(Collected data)
────────────────
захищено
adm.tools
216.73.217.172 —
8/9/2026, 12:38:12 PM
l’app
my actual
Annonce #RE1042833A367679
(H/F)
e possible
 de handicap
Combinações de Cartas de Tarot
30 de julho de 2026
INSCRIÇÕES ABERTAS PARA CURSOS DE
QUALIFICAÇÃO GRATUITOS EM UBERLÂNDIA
────────────────
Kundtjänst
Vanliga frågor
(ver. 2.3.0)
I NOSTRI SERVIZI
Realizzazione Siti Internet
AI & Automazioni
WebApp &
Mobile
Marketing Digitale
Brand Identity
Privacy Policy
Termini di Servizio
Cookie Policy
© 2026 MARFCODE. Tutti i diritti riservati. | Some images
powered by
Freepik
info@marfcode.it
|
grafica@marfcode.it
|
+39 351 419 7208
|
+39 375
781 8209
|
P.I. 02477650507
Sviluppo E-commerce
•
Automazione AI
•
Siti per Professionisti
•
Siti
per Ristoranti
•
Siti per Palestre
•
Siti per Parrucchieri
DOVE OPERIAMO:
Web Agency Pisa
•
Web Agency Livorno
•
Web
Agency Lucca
────────────────
Only the number is wanted: how many lines in the entries above include the word "Siti"?

• _RESPONSE TO THIS TASK_
5